Cross-posted from my article at The Conversation
Value capture actually can work when it comes to funding new transport infrastructure. My research on the Gold Coast light rail provides the figures to demonstrate the size of the gains to nearby land values, which were around 25% of the A$1.2 billion capital cost in stage one of the project.
Value capture is the idea that new transport infrastructure can be financed, or at least partly, by increases in land value around the project. It’s something Prime Minister Malcolm Turnbull has promoted and industry experts have come out in support of, but the proof has so far been elusive.
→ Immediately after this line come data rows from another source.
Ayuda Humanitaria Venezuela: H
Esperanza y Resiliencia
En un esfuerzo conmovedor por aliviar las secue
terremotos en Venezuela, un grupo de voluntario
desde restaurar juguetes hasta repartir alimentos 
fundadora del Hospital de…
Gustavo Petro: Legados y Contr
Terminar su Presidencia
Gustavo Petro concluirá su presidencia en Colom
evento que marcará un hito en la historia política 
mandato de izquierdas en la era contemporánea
To shed some light on the potential scale of such property value gains, I studied the changes in Gold Coast land values following the opening of the light rail project in July 2014.
Why land values?
The case for this type of “beneficiary pays” view is a moral one more than an economic one. The moral case is that publicly funded transport projects should not be undertaken for the benefit of a select group of landowners.
For example, we know that the planning system is susceptible to favouritism because it gives windfall gains to landowners. The same holds for transport investments. Thus, there is a fairness argument for taxing these “unearned” gains to fund the transport investment that caused them.
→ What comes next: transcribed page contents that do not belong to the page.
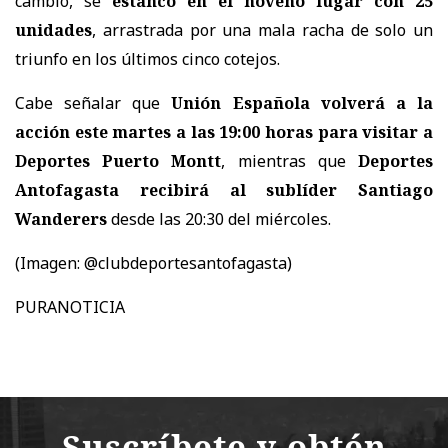
cambio, se
estancó en el noveno lugar con 25
unidades
, arrastrada por una mala racha de solo un
triunfo en los últimos cinco cotejos.
Cabe señalar que
Unión Española volverá a la
acción este martes a las 19:00 horas para visitar a
Deportes Puerto Montt
, mientras que
Deportes
Antofagasta recibirá al sublíder Santiago
Wanderers
desde las 20:30 del miércoles.
(Imagen: @clubdeportesantofagasta)
PURANOTICIA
But while we know that transport investments typically increase land values in areas that become more accessible, does a new rail line increase land values by 5%, or 50%? Taken together, what proportion of the transport investment costs can be funded by these gains? Are they 10%, or even perhaps 100%?
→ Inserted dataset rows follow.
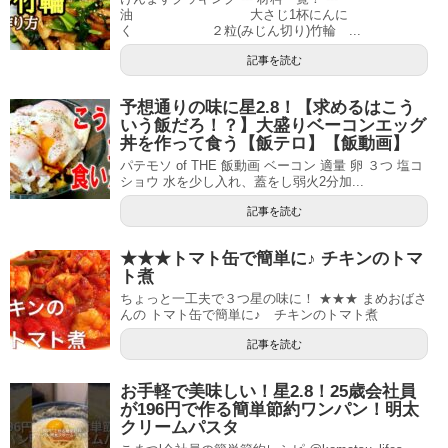
油 大さじ1杯にんに
く ２粒(みじん切り)竹輪 ...
記事を読む
予想通りの味に星2.8！【求めるはこう
いう飯だろ！？】大盛りベーコンエッグ
丼を作って食う【飯テロ】【飯動画】
パテモソ of THE 飯動画 ベーコン 適量 卵 ３つ 塩コ
ショウ 水を少し入れ、蓋をし弱火2分加...
記事を読む
★★★トマト缶で簡単に♪ チキンのトマ
ト煮
ちょっと一工夫で３つ星の味に！ ★★★ まめおばさ
んの トマト缶で簡単に♪ チキンのトマト煮
記事を読む
お手軽で美味しい！星2.8！25歳会社員
が196円で作る簡単節約ワンパン！明太
クリームパスタ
Who benefits, and by how much?
To answer the question of how large land values gains are, I used the full suite of statutory land valuations data available in the Gold Coast to tease out the land value variation over time at different distances from the light rail stations. By doing this I could see the path of relative land values for properties within 100 metres of the stations, between 100 and 200m, and so forth, up to 2 kilometres.
I found that land within 400m of the stations increased in value by 7% more than land between 400m and 2km from the stations in the year after the light rail began operation. This is in keeping with the results of some previous international studies.
By applying the price deviation to the total value of land in those areas (a little over A$4.2 billion in 2015), I could then estimate that the absolute change in land value was A$300 million. This is the once-off gain to the owners of the 1,324 plots of land within 400m of the light rail stations as a result of this transport investment.
This estimated value gain is net of additional rates and charges that arise automatically from increasing land values. It is also net of the additional charge levied citywide to help fund transport investment in the city.
How much funding can value capture deliver?
At a 5% market interest rate, those capital gains are equivalent to an annual revenue stream of A$15 million. This is the total possible revenue from a funding system that perfectly captured all land value gains.
However, state governments already levy taxes on land values, though in Queensland there are many exemptions, including for land holdings under A$600,000 in value. After this, the marginal rate is between 1% and 1.75%.
It is possible to estimate the additional revenue available to the state government from land value gains due to this investment in the hypothetical situation where there are no exemptions. At a 1% land value tax rate, this would be an automatic increase of approximately A$2.5 million in annual land tax income from the value gains due to the light rail. At a 1.75% rate with no exceptions, the revenue would be A$3.9 million per year.
Overall, the land value gains from the Gold Coast light rail were around 25% of the capital cost. One of the simplest ways to capture these land value gains is to expand the existing state land tax system to remove exemptions. That would automatically capture 17-26% of the potential revenue from the value gains.